If it feels more challenging to eat as a family today than it did when you were a kid, you’re not imagining things. Today’s parents often struggle to find the time to get the family together.
We’re busy working, going to sporting events, working with kids on their after-school homework and tutoring, trying to stay active, and keeping some sort of social life.
In addition, many of today’s parents are also part of the so-called “sandwich generation,” which means they are caring for their kids and parents at the same time.
The result is that we’re more likely to eat at separate mealtimes, scarf down fast food in the car on the way to a Little League game, or chill out in front of the TV instead of sitting down together at the kitchen table.
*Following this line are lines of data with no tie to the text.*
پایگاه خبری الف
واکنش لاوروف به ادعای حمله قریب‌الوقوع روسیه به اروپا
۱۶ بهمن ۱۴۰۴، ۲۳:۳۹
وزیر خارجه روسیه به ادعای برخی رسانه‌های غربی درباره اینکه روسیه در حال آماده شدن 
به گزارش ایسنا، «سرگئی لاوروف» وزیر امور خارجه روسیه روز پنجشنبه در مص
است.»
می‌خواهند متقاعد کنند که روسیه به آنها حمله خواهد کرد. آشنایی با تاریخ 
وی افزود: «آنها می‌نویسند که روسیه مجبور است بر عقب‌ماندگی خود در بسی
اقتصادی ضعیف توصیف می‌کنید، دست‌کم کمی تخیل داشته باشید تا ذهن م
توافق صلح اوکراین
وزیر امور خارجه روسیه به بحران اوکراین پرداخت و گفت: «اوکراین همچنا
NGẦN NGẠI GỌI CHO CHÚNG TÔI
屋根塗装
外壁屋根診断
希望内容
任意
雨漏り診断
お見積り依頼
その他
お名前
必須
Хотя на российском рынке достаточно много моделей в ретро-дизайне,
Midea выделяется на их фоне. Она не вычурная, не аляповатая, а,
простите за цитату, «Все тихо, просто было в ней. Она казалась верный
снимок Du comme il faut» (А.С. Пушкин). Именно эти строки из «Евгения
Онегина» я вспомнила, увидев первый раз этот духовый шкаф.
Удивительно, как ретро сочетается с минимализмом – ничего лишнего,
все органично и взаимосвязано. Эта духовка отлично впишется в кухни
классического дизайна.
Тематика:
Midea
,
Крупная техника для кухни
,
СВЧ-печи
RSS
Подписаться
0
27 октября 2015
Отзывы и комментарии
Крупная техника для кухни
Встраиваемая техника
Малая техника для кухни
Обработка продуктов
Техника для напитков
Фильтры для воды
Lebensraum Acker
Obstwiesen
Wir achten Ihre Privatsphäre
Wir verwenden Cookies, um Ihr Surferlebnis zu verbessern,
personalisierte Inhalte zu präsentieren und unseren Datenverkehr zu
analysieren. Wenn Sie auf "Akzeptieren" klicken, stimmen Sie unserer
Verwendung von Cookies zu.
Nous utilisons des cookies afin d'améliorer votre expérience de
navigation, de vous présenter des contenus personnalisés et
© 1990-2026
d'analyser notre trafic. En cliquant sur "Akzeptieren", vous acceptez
Look, we get it. We’re busy parents too, and we know that family dinners are downright impossible sometimes. So, in this post, we’re talking about the times when it is possible to get together as a family for mealtime. Making a small effort, even on those days when the TV is calling your name, can add up to significant benefits for your kids.
3 Family Mealtime Benefits
Here are three ways that eating together can help your kids be healthier mentally and physically.
- Kids eat healthier
Studies show that kids consume more fruits and vegetables and fewer sugars when they eat with others than when they eat alone. They are also less likely to overeat, which can happen when they mindlessly eat dinner in front of the TV.
- Eating together boosts self-esteem
Sitting down with their family can help kids feel better about themselves. It shows them that you care about them and reminds them they have a support network. In contrast, kids who regularly eat dinner alone or in front of the TV have lower levels of self-esteem and confidence.
- Conversing at mealtimes improves social skills
One study found that kids who regularly eat dinner with their family from the ages of 6 to 10 were better communicators at age 10 than kids who did not eat meals with their families.
This is likely because they are exposed to different conversations, including those about social issues and current events. Hearing adults communicate with each other can help kids improve their social skills, which is beneficial in school and other parts of their lives.
Make Time for Family Meals
You don’t need to eat dinner as a family to benefit from family meals. Maybe you have time in the mornings to sit around the breakfast table or can make family lunches on the weekends. Perhaps your kids are on different schedules, so your toddler eats at 5:00, and your teen doesn’t eat until they get home from practice at 9:00. You can still sit with each of them as they eat, even if you aren’t eating.
Remember that family meals don’t need to take forever. Sitting down together for just 15 minutes can help your kids get all these benefits. Start adding one additional family meal per week until you are eating as a family five or more times a week.